É muito louco pensar que a percepção do tempo varia de pessoa para pessoa. E, na maioria das vezes, essa percepção é bastante injusta. Nos momentos em que nos encontramos no ápice da felicidade não percebemos o tempo passar, isso porque é algo bom. Agora, caro leitor, quando estamos em um momento difícil, não há coisa alguma que faça o tempo passar mais rápido.

Perceba como as coisas são inversamente proporcionais. É como um eclipse. Quando prevê-se que um desse vai acontecer, muitos se preparam para presenciar o fenômeno, passam dias se planejando, mas no final são apenas alguns minutos de euforia, na grande maioria das vezes.

Não que isso não valha a pena. O ponto é: passamos muito tempo da vida nos agarrando aos nossos objetivos (e não, isso não é errado), mas não aproveitamos o caminho que percorremos. Pense... Quantas coisas você não presenciou apenas essa semana mas a deixou se perder em seu subconsciente?

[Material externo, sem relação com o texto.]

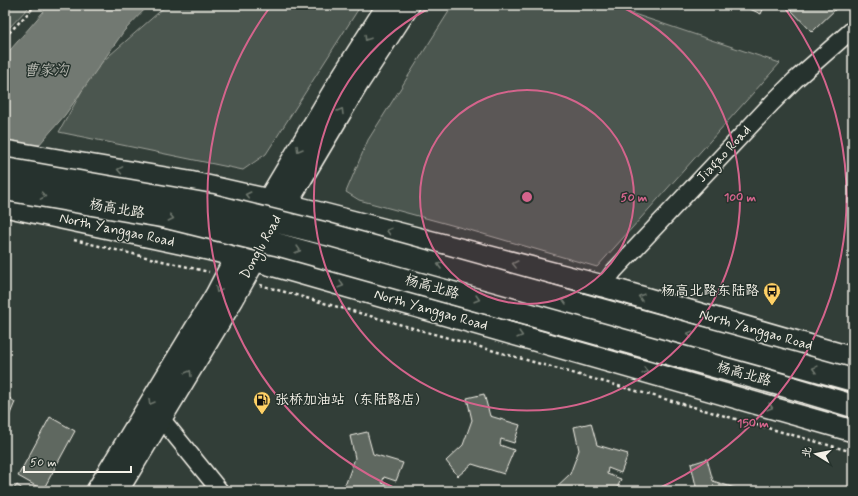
<svg xmlns="http://www.w3.org/2000/svg" width="858" height="496" viewBox="0 0 858 496" font-family="Mynerve,'LXGW WenKai TC',sans-serif">
	<rect width="100%" height="100%" fill="#323e38"/>
	<filter id="ink" filterUnits="userSpaceOnUse"><feTurbulence type="fractalNoise" baseFrequency=".025" numOctaves="2"/><feDisplacementMap in="SourceGraphic" scale="8" xChannelSelector="R" yChannelSelector="G"/><feConvolveMatrix kernelMatrix="1 2 1 2 8 2 1 2 1" color-interpolation-filters="sRGB"/></filter>
	<g filter="url(#ink)">
		<path fill="#4c564f" stroke="#a0a49c" d="M 5,5 L 31,5 L 5,32 Z
			M 167,5 L 361,5 L 266,154 L 243,170 L 59,132 L 94,69 Z
			M 453,5 L 607,5 L 780,63 L 597,267 L 466,229 L 359,200 L 346,192 L 368,140 Z"/>
		<path fill="#727972" stroke="#a6a9a1" d="M 49,5 L 149,5 L 124,31 L 65,115 L 5,184 L 5,56 Z"/>
		<path fill="#5f6861" stroke="#f4f1e8" d="M 670,5 L 683,5 L 681,10 Z
			M 741,5 L 765,5 L 761,14 Z
			M 796,5 L 840,5 L 812,32 L 791,10 Z
			M 484,394 L 490,416 L 520,425 L 514,443 L 501,439 L 500,445 L 514,450 L 504,474 L 472,464 L 458,476 L 446,461 L 463,445 L 472,420 L 467,398 Z
			M 5,395 L 15,402 L 5,426 Z
			M 50,417 L 75,431 L 43,490 L 18,476 Z
			M 591,423 L 597,445 L 628,454 L 621,473 L 608,468 L 607,474 L 621,479 L 616,491 L 554,491 L 553,490 L 570,474 L 579,450 L 574,427 Z
			M 367,432 L 373,454 L 403,463 L 396,481 L 384,477 L 382,483 L 397,488 L 395,491 L 337,491 L 346,483 L 355,458 L 350,436 Z
			M 707,459 L 713,481 L 744,491 L 694,491 L 696,486 L 691,464 Z
			M 17,485 L 25,491 L 12,491 Z"/>
		<g fill="none" stroke-linecap="round" stroke-linejoin="round">
			<g stroke="#f4f1e8" stroke-width="19">
				<path id="minor" d="M 603,286 L 614,271 L 772,103 L 795,80 L 853,29
					M 161,418 L 220,491"/>
			</g>
			<g stroke="#f4f1e8" stroke-width="24">
				<path id="major" d="M 5,151 L 189,182 L 269,200 L 603,286 L 853,358
					M 5,206 L 203,248 L 254,260 L 853,431
					M 262,211 L 344,74 L 388,5
					M 279,216 L 358,83 L 409,5
					M 97,491 L 216,295 L 242,245
					M 117,491 L 233,299 L 261,249"/>
			</g>
			<path stroke="#f4f1e8" stroke-width="2.5" stroke-dasharray="3 3" stroke-linecap="butt" d="M 5,37 L 36,5
				M 74,240 L 209,272
				M 260,285 L 853,452"/>
			<use href="#minor" stroke="#26332d" stroke-width="16"/>
			<use href="#major" stroke="#26332d" stroke-width="21"/>
			<g stroke="#f4f1e8" stroke-width="25" stroke-linecap="butt">
				<path id="highway-bridge" d="M 5,169 L 210,205 L 327,234 L 853,380
					M 5,189 L 167,217 L 276,244 L 779,384 L 853,406"/>
			</g>
			<use href="#highway-bridge" stroke="#26332d" stroke-width="22"/>
		</g>
		<defs><path id="oneway-chevron" d="M-2-3.5L2.5 0L-2 3.5" fill="none" stroke-width="1.6" stroke-linecap="round" stroke-linejoin="round"/></defs>
		<g stroke="#6e766e">
			<use href="#oneway-chevron" transform="translate(367 38) rotate(122)"/>
			<use href="#oneway-chevron" transform="translate(341 111) rotate(-59)"/>
			<use href="#oneway-chevron" transform="translate(299 149) rotate(121)"/>
			<use href="#oneway-chevron" transform="translate(120 170) rotate(-170)"/>
			<use href="#oneway-chevron" transform="translate(248 195) rotate(-167)"/>
			<use href="#oneway-chevron" transform="translate(43 196) rotate(10)"/>
			<use href="#oneway-chevron" transform="translate(171 218) rotate(13)"/>
			<use href="#oneway-chevron" transform="translate(389 231) rotate(-165)"/>
			<use href="#oneway-chevron" transform="translate(298 250) rotate(16)"/>
			<use href="#oneway-chevron" transform="translate(515 264) rotate(-166)"/>
			<use href="#oneway-chevron" transform="translate(440 265) rotate(-165)"/>
			<use href="#oneway-chevron" transform="translate(341 285) rotate(16)"/>
			<use href="#oneway-chevron" transform="translate(218 290) rotate(118)"/>
			<use href="#oneway-chevron" transform="translate(641 297) rotate(-164)"/>
			<use href="#oneway-chevron" transform="translate(477 299) rotate(16)"/>
			<use href="#oneway-chevron" transform="translate(565 300) rotate(-165)"/>
			<use href="#oneway-chevron" transform="translate(690 334) rotate(-165)"/>
			<use href="#oneway-chevron" transform="translate(520 335) rotate(16)"/>
			<use href="#oneway-chevron" transform="translate(815 369) rotate(-165)"/>
			<use href="#oneway-chevron" transform="translate(645 371) rotate(16)"/>
			<use href="#oneway-chevron" transform="translate(189 373) rotate(-59)"/>
			<use href="#oneway-chevron" transform="translate(151 402) rotate(121)"/>
			<use href="#oneway-chevron" transform="translate(770 407) rotate(16)"/>
		</g>
	</g>
	<circle cx="527" cy="197" r="107" fill="#d4648c" fill-opacity=".12"/>
	<g fill="none" stroke="#d4648c" stroke-width="2">
		<circle cx="527" cy="197" r="107"/>
		<path d="M620 6A213 213 0 1 1 434 6"/>
		<path d="M399 490A320 320 0 0 1 270 7M784 7A320 320 0 0 1 655 490"/>
	</g>
	<defs>
		<g id="bus-pin" transform="scale(0.9)"><path d="M0 17L-7.5 6A9.5 9.5 0 1 1 7.5 6Z" fill="#ffd166" stroke="#26332d"/><path d="M-5-6H5V4H4V6H2V4H-2V6H-4V4H-5ZM-3.5-4V0h7V-4ZM-3.5 1.2v1.5H-2V1.2ZM2 1.2v1.5H3.5V1.2Z" fill="#111"/></g>
		<g id="fuel-pin" transform="scale(0.9)"><path d="M0 17L-7.5 6A9.5 9.5 0 1 1 7.5 6Z" fill="#ffd166" stroke="#26332d"/><path d="M-5.5-6h7V0h2V4h1.3V-2.5L3-4.5l.8-.8L6-3V5H2.5V1h-1V6h-7ZM-4.2-4.7v3.2H.2V-4.7Z" fill="#111"/></g>
	</defs>
	<g fill-rule="evenodd">
		<use href="#bus-pin" x="772" y="291"/>
		<use href="#fuel-pin" x="262" y="400"/>
	</g>
	<g text-anchor="middle" dominant-baseline="central" stroke-width="3" stroke-linejoin="round" paint-order="stroke">
		<g font-size="14" fill="#f4f1e8" stroke="#26332d">
			<text transform="translate(724 154) rotate(-47)">Jiagao Road</text>
			<text transform="translate(117 209) rotate(10)">杨高北路</text>
			<text transform="translate(117 230) rotate(12)">North Yanggao Road</text>
			<text transform="translate(261 247) rotate(-61)">Donglu Road</text>
			<text transform="translate(432 287) rotate(16)">杨高北路</text>
			<text transform="translate(431 310) rotate(16)">North Yanggao Road</text>
			<text transform="translate(756 330) rotate(16)">North Yanggao Road</text>
			<text transform="translate(744 374) rotate(16)">杨高北路</text>
		</g>
		<g font-size="14" fill="#f4f1e8" stroke="#26332d" text-anchor="end">
			<text x="759" y="291">杨高北路东陆路</text>
			<text x="275" y="400" text-anchor="start">张桥加油站（东陆路店）</text>
		</g>
		<g font-size="15" font-style="italic" fill="#babbb3" stroke="#26332d">
			<text x="46" y="71">曹家沟</text>
		</g>
	</g>
	<circle cx="527" cy="197" r="6" fill="#d4648c" stroke="#26332d" stroke-width="2"/>
	<g font-size="12" text-anchor="middle" font-weight="bold" fill="#d4648c" stroke="#26332d" stroke-width="3" stroke-linejoin="round" paint-order="stroke">
		<text x="634" y="201">50 m</text>
		<text x="740" y="201">100 m</text>
		<text x="753" y="427">150 m</text>
	</g>
	<rect width="858" height="496" fill="none" stroke="#26332d" stroke-width="20"/>
	<rect x="10" y="10" width="838" height="476" fill="none" stroke="#f4f1e8" stroke-width="1.5" filter="url(#ink)"/>
	<g transform="translate(816 454) rotate(280)" stroke="#26332d" stroke-width="3" paint-order="stroke">
	<path d="M0-3L7 15L0 10L-7 15Z" fill="#f4f1e8"/>
	<text y="-6" font-size="11" font-weight="bold" text-anchor="middle" fill="#f4f1e8">北</text>
	</g>
	<path d="M24 466v6h107v-6" fill="none" stroke="#f4f1e8" stroke-width="2"/>
	<text x="30" y="466" font-size="12" fill="#f4f1e8" stroke="#26332d" stroke-width="3" paint-order="stroke">50 m</text>
</svg>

Desde a morte da mamãe, penso muito sobre a efemeridade do tempo. Principalmente ao olhar para Nabi e vê-la cada dia mais crescida. Dói admitir isso, mas por mais que eu tenha apreciado cada segundo ao lado de minha mãe, é sem a presença dela que realmente percebo o quanto eu poderia ter aproveitado mais.

Lembro de vê-la chegar do trabalho com um sorriso largo no rosto, dando um beijo em meu pai e nos recebendo calorosamente em seus braços.

Lembro da sua habilidade sem igual na cozinha, sempre se aventurando em receitas novas e louca para ver a nossa reação ao prova-las.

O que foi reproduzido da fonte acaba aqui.